The dataflow remains active until a corresponding DROP INDEX
command is received by the Adapter layer, which discards its read capability for the indexed collection.
The Adapter layer provides interactive transactions through the BEGIN
, COMMIT
, and ROLLBACK
commands.
There are various restrictions on these transactions, primarily because the Storage and Compute layers require you to durably write before you can read from them.
This makes write-then-read transactions challenging to perform efficiently, and they are not currently supported.
Read-only transactions are implemented by performing all reads at a single timestamp.
Write-only transactions are implemented by buffering all writes and then applying them during commit at a single timestamp.
Read-then-write transactions are implemented by performing all reads at some timestamp greater than or equal to all previous timestamps and then writing at a strictly later timestamp.

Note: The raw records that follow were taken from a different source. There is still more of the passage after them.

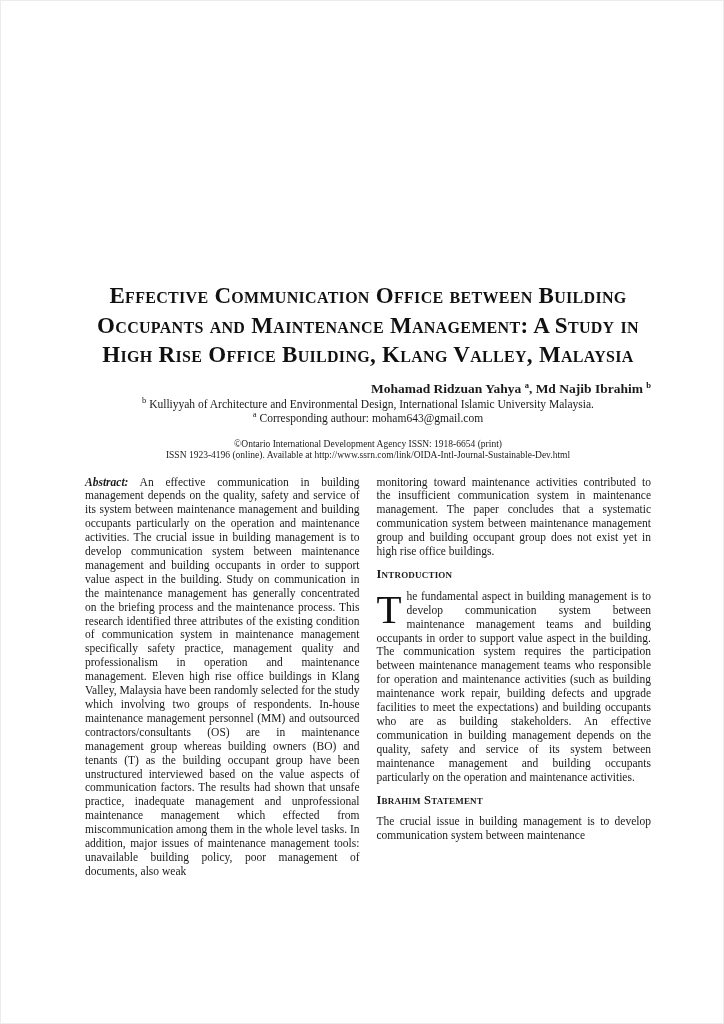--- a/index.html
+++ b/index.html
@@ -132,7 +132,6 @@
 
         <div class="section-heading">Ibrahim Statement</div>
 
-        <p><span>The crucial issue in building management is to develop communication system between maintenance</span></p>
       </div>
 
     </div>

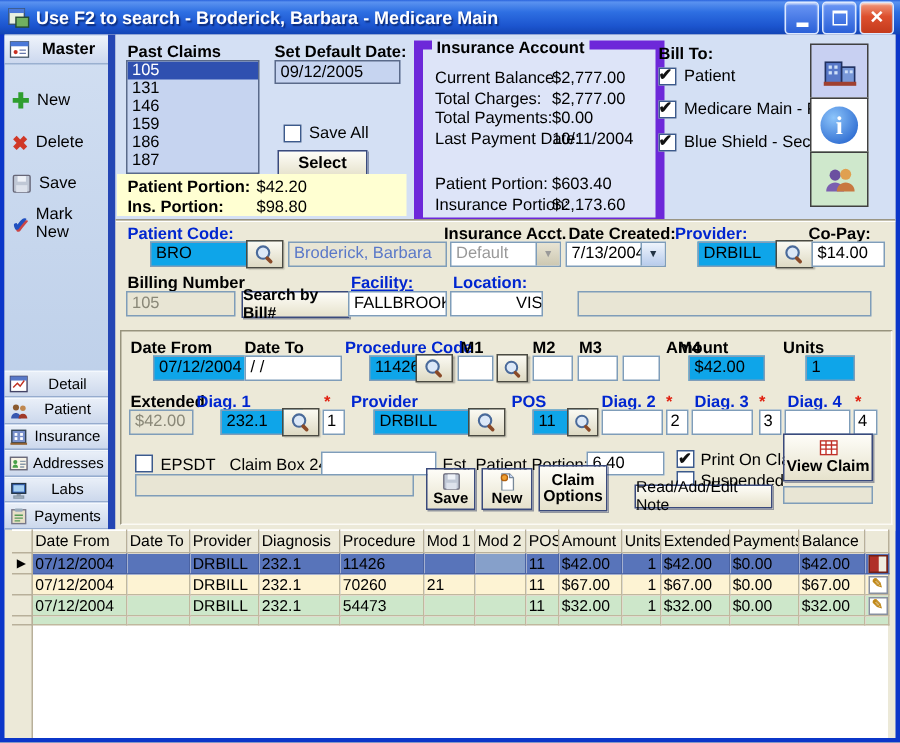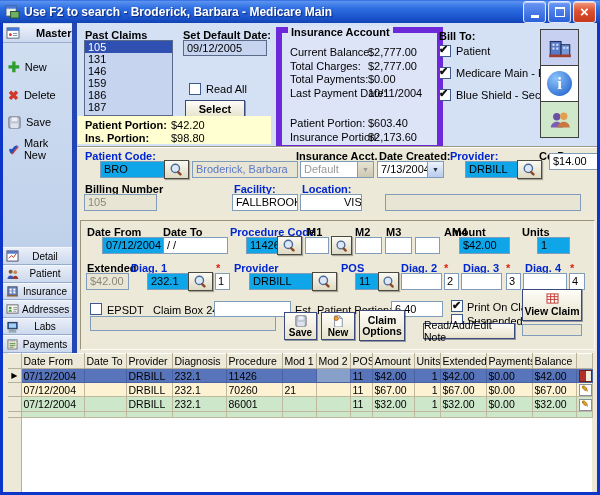--- a/index.html
+++ b/index.html
@@ -22,7 +22,7 @@
   .star{position:absolute;color:#e02010;font-weight:bold;}
   
   .sidebar{position:absolute;left:0;top:0;width:69px;height:330px;background:linear-gradient(180deg,#d2dff2,#b6cae6);border-right:5px solid #2446b4;}
-  .master-hd{position:absolute;left:0;top:1px;width:100%;height:19px;background:linear-gradient(#eef3fb,#ccd8ee);border-bottom:1px solid #9ab0d0;display:flex;align-items:center;gap:16px;padding-left:3px;font-weight:bold;box-sizing:border-box;}
+  .master-hd{position:absolute;left:0;top:1px;width:100%;height:19px;background:linear-gradient(#eef3fb,#ccd8ee);border-bottom:1px solid #9ab0d0;display:flex;align-items:center;gap:8px;padding-left:3px;font-weight:bold;box-sizing:border-box;}
   .sb-action{position:absolute;left:5px;display:flex;align-items:center;gap:5px;height:16px;cursor:default;}
   .glyph-plus{color:#2f9e2f;font-weight:bold;font-size:14px;line-height:13px;}
   .glyph-x{color:#d03828;font-weight:bold;font-size:13px;line-height:13px;}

Read-then-write transactions are implemented by performing all reads at some timestamp greater than or equal to all previous timestamps and then writing at a strictly later timestamp.
Read-then-write transactions are only considered valid and applied if there are no updates to the query inputs at a time greater than the read timestamp and not greater than the write timestamp.

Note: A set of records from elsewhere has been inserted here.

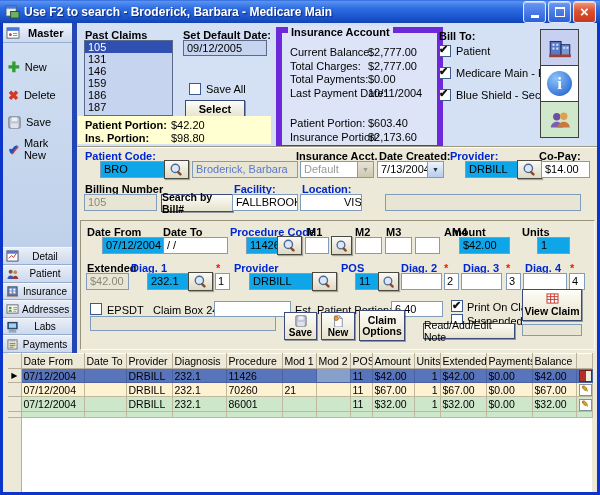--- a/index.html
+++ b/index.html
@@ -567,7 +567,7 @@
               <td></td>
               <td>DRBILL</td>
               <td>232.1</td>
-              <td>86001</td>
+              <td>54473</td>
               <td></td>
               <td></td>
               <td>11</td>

Read-then-write transactions are ordered using the write timestamp in the total order of all transactions.
It is possible that multiple read-then-write transactions on disjoint collections could be made concurrent, but the technical requirements are open at the moment.
Read-after-write, and general transactions are technically possible using advanced timestamps that allow for Adapter-private further resolution. All MZ collections support compensating update actions, and one can tentatively deploy updates and eventually potentially retract them, as long as others are unable to observe violations of atomicity. Further detail available upon request.
It is critical that Adapter not deploy Append
commands to Storage and Compute until a transaction has committed.
These lower layers should provide similar "transactional" interfaces that validate tentative commands and ensure they can be committed without errors.
As Materialize runs, the Adapter may see fit to "allow compaction" of collections Materialize maintains.
It does so by downgrading its held read capabilities for the collection (identifier by GlobalId
).
Downgraded capabilities restrict the ability of Adapter to form commands to Storage and Compute, and may force the timestamp oracle's timestamps forward or delay a query response.